Colorado’s right next to Utah, but Kenny ducked north into Wyoming first. Less wrestling with the Rockies. Fewer miles, too. Everyone slept well, including Reid, and no one fell out of their bunks rounding the tight curve past Laramie.
The bus was still rolling west on 80 in Wyoming in the morning as, one-by-one, bandmates awoke from slumber.
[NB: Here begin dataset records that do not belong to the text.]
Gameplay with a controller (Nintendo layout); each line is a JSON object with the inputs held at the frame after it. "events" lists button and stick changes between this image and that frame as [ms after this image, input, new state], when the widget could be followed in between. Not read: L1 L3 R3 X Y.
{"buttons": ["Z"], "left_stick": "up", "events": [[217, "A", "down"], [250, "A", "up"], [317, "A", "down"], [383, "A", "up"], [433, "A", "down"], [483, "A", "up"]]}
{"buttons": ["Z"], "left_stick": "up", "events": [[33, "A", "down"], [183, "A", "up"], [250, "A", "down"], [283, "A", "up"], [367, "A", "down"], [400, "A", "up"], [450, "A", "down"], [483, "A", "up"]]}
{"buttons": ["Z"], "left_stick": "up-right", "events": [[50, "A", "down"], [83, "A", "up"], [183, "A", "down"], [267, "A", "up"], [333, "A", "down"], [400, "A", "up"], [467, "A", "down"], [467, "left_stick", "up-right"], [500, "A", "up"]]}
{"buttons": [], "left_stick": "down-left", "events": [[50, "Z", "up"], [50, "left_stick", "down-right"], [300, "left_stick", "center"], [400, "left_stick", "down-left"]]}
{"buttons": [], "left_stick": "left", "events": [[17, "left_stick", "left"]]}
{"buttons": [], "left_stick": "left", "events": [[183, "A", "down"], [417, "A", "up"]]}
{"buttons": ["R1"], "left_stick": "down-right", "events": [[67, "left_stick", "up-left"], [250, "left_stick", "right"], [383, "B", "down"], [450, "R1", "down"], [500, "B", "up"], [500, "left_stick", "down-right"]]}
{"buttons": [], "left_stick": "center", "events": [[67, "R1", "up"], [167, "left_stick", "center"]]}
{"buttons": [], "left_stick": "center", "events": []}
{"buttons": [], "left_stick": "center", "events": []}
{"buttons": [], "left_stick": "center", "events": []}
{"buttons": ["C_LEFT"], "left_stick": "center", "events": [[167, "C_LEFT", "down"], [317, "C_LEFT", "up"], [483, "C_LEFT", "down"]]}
Liz made herself a cup of tea and settled into the new Vanity Fair she’d bought back in Denver. Magazines made good tour bus reading. Manageable chunks of varying lengths depending on mood. Vanity Fair had enough real reportage so it didn’t feel like fluff.
Reid had brought Moby-Dick thinking long stretches of bus ride would force him to read it. Mistake. Hadn’t touched it yet.
Jordan had left a book on the couch called Walkin Blues, about the roadhouse circuit back in the day. Nice short chapters. Reid read one while drinking coffee from his truck stop travel mug. It gave him an idea.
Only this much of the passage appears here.